The incumbent Prime Minister, Pedro Sánchez, is seeking re-election, but recent ballots and most polls seem to be against him. As the leader of the Socialist party, Sánchez has navigated Spain through the challenges posed by the COVID-19 pandemic, thanks in part to a successful vaccination program. He also tackled an inflation-driven economic downturn, further complicated by Russia’s invasion of Ukraine. However, his reliance on fringe parties, including separatist forces from Catalonia and the Basque Country, to maintain his minority coalition, along with the passage of several liberal-minded laws, may pose a threat to his chances of retaining office.
Alberto Núñez Feijóo
Considered a frontrunner, Alberto Núñez Feijóo has rapidly gained popularity since taking charge of the right-wing Popular Party in April 2022. Winning four consecutive regional elections in his native Galicia, a traditional stronghold for the party, Feijóo was initially viewed as a moderate leader. However, with sudden elections and the far-right Vox party making inroads, he has shifted towards a more right-wing stance, pledging to repeal many of the leftist government’s laws and mounting an aggressive campaign to unseat Prime Minister Sánchez.

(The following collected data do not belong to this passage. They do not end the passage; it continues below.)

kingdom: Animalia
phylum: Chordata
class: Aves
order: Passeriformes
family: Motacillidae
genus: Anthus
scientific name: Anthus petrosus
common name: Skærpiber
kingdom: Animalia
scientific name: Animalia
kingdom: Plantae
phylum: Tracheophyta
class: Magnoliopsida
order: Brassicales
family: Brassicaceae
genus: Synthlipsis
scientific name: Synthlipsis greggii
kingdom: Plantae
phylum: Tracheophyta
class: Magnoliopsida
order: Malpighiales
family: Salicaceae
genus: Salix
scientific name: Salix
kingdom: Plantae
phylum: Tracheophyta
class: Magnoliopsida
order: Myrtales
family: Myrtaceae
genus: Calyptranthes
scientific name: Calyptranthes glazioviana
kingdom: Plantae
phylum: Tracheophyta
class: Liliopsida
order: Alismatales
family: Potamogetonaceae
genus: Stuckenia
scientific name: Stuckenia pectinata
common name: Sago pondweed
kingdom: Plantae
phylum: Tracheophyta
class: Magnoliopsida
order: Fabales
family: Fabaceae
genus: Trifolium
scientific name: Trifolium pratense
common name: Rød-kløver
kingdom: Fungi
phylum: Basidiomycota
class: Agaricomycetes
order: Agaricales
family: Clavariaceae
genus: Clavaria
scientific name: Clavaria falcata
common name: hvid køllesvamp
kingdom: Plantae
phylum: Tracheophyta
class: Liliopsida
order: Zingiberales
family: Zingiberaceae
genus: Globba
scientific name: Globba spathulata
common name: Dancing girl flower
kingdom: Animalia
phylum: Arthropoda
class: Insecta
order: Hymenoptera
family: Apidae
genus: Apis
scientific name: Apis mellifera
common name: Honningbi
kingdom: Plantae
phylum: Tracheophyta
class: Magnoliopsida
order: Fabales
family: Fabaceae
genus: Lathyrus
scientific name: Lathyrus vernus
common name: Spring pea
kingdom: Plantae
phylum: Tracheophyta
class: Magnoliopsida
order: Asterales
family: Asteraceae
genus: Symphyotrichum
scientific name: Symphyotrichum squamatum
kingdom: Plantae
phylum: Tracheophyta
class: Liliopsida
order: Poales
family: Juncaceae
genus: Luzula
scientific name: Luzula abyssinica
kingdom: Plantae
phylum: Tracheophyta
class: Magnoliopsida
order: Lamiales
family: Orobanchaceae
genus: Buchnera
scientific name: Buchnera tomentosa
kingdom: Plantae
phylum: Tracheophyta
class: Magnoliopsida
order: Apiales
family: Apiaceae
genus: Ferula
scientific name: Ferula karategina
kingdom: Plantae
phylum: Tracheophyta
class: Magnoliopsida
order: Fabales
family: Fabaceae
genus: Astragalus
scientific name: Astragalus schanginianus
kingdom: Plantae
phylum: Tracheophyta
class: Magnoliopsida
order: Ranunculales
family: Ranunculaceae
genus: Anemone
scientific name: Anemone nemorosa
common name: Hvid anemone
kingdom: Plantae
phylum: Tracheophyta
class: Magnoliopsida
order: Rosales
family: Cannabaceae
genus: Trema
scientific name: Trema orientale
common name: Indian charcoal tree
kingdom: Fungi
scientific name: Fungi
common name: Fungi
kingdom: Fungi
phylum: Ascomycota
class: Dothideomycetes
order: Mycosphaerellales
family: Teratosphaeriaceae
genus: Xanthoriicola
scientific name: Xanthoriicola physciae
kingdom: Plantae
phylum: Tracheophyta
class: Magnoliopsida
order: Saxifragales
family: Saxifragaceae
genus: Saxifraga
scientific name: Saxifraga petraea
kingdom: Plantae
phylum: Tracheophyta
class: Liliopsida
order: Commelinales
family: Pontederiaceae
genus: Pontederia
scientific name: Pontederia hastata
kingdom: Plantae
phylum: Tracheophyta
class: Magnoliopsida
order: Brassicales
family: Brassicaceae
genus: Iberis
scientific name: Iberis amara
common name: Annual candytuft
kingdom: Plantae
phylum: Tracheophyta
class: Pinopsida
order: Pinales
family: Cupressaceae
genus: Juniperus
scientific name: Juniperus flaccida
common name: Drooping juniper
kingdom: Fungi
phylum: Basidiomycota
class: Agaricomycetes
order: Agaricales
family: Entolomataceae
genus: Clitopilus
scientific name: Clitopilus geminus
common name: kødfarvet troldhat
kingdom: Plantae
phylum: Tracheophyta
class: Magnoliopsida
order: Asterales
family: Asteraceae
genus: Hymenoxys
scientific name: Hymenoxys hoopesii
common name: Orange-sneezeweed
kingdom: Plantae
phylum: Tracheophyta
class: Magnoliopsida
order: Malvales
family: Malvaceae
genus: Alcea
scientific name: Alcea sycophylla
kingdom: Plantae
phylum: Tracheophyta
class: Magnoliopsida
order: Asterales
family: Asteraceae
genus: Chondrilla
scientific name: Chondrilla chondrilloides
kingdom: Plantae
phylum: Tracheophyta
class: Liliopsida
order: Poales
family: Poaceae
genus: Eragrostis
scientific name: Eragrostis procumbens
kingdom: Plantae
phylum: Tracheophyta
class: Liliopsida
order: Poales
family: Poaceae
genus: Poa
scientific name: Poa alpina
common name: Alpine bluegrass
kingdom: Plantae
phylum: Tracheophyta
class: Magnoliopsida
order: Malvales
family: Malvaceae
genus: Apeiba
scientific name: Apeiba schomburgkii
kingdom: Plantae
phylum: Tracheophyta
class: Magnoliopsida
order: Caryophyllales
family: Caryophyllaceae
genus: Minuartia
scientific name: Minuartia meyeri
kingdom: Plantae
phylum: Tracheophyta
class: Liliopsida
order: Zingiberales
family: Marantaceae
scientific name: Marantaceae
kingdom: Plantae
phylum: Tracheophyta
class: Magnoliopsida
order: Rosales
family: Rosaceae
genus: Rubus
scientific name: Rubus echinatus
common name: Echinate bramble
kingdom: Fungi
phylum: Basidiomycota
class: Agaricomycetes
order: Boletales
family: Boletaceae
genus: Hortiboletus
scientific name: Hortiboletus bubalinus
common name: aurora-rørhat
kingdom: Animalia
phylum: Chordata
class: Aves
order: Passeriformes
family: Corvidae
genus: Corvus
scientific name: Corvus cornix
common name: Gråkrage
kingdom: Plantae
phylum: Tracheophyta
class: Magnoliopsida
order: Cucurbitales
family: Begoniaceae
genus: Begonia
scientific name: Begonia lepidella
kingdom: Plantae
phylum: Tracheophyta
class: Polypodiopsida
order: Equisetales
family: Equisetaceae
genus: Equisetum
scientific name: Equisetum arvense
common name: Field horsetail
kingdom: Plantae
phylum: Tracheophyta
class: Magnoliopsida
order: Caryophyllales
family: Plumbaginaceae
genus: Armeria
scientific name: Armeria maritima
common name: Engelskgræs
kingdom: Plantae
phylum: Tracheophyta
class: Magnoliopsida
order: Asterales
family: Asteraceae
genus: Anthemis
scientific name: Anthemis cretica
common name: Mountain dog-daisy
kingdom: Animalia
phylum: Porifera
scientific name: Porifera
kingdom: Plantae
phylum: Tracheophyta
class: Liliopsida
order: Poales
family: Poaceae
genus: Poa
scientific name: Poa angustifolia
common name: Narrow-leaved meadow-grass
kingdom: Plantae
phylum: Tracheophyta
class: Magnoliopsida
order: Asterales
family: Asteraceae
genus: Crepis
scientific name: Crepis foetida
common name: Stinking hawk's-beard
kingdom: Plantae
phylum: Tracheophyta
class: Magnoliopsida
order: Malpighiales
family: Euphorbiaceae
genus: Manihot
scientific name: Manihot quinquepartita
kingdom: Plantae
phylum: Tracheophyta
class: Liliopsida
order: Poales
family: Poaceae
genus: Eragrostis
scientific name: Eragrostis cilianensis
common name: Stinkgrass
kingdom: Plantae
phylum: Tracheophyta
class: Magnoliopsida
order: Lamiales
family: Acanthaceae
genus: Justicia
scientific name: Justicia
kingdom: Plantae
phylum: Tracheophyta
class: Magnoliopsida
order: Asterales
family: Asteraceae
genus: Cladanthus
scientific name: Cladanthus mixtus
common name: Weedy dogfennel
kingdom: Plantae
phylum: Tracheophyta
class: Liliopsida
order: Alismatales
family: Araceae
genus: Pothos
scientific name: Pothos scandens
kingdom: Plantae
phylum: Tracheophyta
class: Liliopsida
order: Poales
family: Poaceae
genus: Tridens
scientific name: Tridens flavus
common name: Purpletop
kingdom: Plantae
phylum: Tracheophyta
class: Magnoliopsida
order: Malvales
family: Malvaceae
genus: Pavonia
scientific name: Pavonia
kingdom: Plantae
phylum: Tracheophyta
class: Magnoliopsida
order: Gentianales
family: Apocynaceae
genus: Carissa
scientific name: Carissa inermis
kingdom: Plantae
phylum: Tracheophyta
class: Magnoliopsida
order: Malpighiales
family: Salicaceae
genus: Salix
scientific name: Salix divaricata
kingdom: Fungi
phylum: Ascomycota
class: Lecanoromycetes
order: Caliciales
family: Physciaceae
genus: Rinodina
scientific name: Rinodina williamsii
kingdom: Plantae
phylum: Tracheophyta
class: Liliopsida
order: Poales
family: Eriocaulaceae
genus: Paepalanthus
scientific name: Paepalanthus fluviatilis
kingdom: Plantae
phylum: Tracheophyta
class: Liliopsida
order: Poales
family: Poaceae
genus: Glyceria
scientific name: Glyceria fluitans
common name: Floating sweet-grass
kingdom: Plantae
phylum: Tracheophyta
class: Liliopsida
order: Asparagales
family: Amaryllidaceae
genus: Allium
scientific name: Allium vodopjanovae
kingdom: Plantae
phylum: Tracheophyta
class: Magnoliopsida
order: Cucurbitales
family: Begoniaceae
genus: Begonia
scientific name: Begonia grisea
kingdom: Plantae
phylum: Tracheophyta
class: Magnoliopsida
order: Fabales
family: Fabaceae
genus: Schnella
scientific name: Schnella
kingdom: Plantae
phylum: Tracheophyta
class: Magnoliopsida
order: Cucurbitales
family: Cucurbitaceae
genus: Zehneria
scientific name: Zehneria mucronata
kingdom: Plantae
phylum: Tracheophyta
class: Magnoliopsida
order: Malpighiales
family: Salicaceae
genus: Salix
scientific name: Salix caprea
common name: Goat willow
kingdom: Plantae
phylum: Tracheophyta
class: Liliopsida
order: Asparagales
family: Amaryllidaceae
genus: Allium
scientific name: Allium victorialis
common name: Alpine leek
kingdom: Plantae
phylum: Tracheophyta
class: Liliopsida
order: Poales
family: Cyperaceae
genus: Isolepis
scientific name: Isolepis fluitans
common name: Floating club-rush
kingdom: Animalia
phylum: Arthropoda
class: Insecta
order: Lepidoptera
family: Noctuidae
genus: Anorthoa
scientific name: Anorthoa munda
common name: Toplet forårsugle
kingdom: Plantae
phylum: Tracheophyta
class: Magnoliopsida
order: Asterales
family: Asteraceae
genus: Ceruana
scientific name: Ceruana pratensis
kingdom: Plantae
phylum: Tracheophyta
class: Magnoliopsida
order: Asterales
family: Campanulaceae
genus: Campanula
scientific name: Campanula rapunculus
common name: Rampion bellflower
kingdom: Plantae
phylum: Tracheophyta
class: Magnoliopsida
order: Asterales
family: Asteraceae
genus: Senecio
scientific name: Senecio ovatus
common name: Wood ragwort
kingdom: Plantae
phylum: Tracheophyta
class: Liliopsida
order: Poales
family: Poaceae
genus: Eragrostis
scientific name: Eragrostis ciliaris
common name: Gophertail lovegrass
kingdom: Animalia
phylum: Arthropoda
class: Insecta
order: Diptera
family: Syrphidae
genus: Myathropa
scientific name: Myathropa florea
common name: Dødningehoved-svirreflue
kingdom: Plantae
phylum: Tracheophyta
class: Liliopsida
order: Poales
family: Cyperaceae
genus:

At the helm of the far-right Vox party stands Santiago Abascal, a 47-year-old leader who presents himself as an outsider with a mission to save Spain’s essence. Abascal was once a member of Spain’s mainstream Popular Party but broke away due to his disapproval of their handling of the separatist movements in Catalonia and the Basque Country. It was Catalonia’s failed secession bid in 2017 that propelled Vox’s rise. Founded in 2014, the party entered Spain’s Parliament in 2019 amid tensions in Barcelona and Catalonia. With his distinctive appearance, bearded and barrel-chested, Abascal embraces symbols of traditional Spanish culture.
The only female candidate among the four, Yolanda Díaz, aged 52, hails from the small Galician town of Fene and comes from a family of working-class, trade union, and anti-Franco dictatorship activists. As the labour minister and second deputy prime minister under Prime Minister Sánchez since 2021, she has garnered widespread popularity for her negotiation skills. As a labour lawyer, she successfully brokered agreements such as the industrial peace deal with unions and business groups, as well as securing increases in the minimum wage and implementing a special furlough scheme for companies during the pandemic.
Sunday’s election promises to be a critical moment for Spain, with its citizens eager to determine the direction of the nation’s future. As the leftists and rightists lock horns, the possibility of coalitions looms, making the outcome even more unpredictable. All eyes are on the ballot boxes as Spain awaits its political fate.